We're going to have to have a talk with our crack research staff*, because we weren't alerted to these two columns that ran yesterday and today in The Kansas City Star.

The first is by Mary Sanchez who calls out Kris Kobach for "defaming a dead man."

All in the name of political gain

Politics can be a dirty game; that is no surprise.

But just how far will a candidate go to get elected?

Defaming an opponent? Unfortunately, this is common during the waning days of most elections.

But defaming a dead man?

Most voters, regardless of party affiliation, would be offended by such a ploy.

Yet this is what Republican Kris Kobach has done. Kobach is a U.S. Congressional candidate for the 3rd Kansas district.


Sanchez delves into Kobach's use of the late Steve Endean, founder of the Human Rights Campaign, in his recent call for Moore to return contributions from HRC. As The Note would say, it is a "must read."

Then in today's Star, Wyandotte County columnist Mark Wiebe discusses why Hispanic activists are up in arms over Kobach-ally Project USA's posting of anti-immigration billboards in Hispanic neighborhoods.
There appears, then, to be nothing about the ads that suggests the racially motivated innuendoes and fear tactics too often embraced by those who promote a strict nativist agenda. Nothing, that is, until you consider that the billboards (there are three of them) appear in an area heavily populated by Hispanics and Hispanic businesses. Placed in this context, one can understand why some might read the ad as saying, essentially, “This is what your neighborhood could look like if we don't enforce immigration laws.”
Wiebe also counters Project USA's insistance that race isn't an issue, by quoting from passages of their website where race is clearly an issue. This gives "critics reasons to doubt the organization's true motives." Wiebe continues...
So does this: ProjectUSA has received $25,000 in a three-year span from the Pioneer Fund, an organization whose original charter included “race betterment” as one of its goals.
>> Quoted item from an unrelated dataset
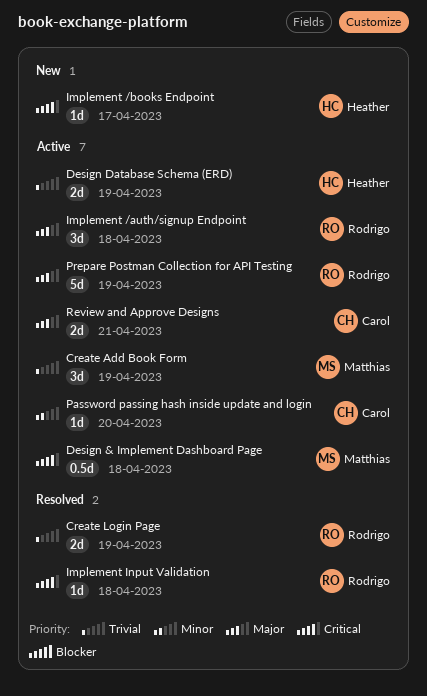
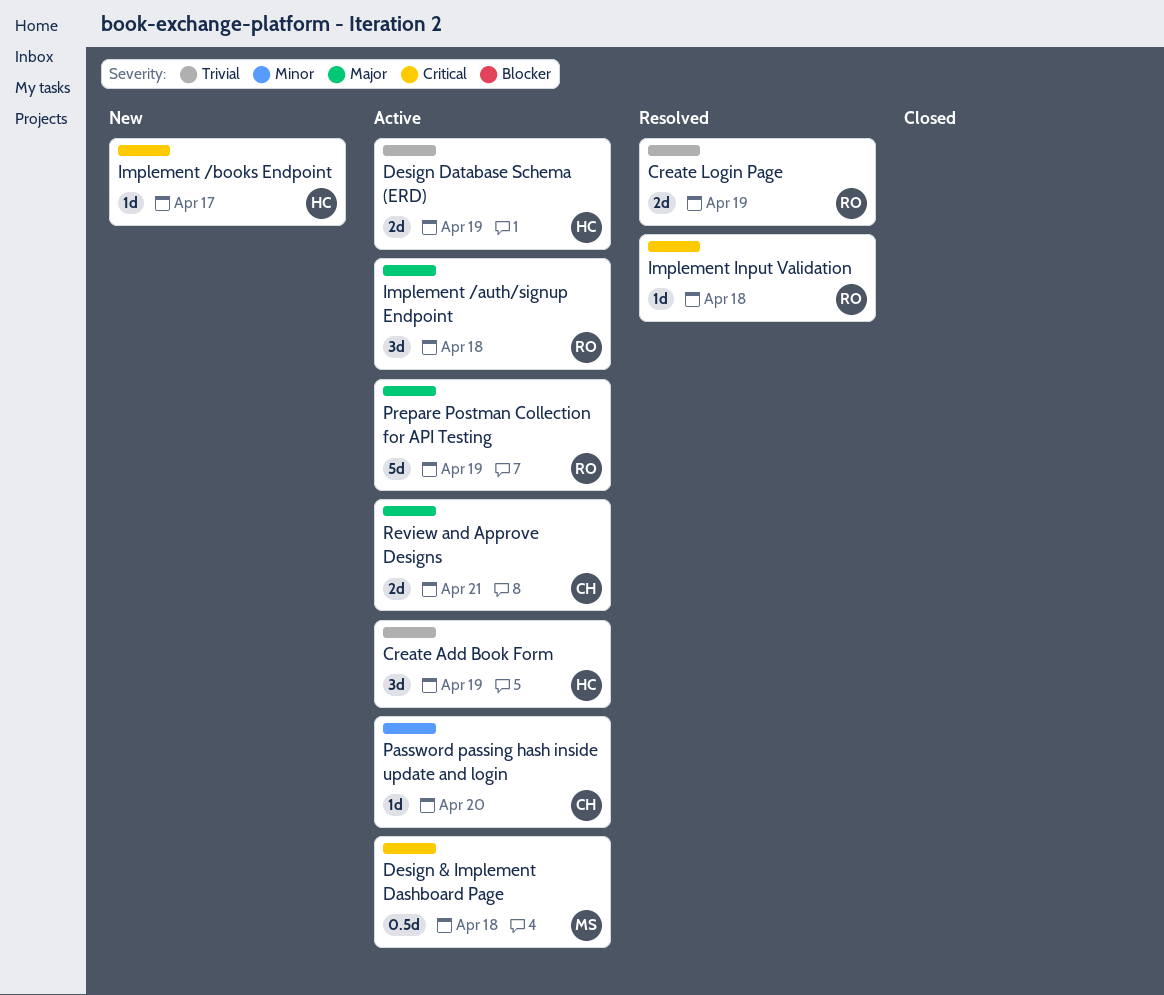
Create Add Book Form, owner: Matthias -> Heather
According to the organization's Web site, its president, J. Philippe Rushton, has “documented” evidence that descendents of Africans are, on average, less intelligent, less socially organized and practice less sexual restraint than East Asians, Europeans and their descendents.

Those facts raise serious questions about ProjectUSA's purposes. But just as important, they raise an equally serious question about Kobach's campaign: Why would he want to risk accepting ProjectUSA's support?

Yes, why indeed?


* We originally used Google News Alerts, but after hearing about how ABC's The Note relies on "Google Monkeys" to find its stories, we all pitched in to get one of our own. Unfortunately, we could only afford an unemployed Rally Monkey. It doesn't really find very many stories, but it helps keep our spirits high.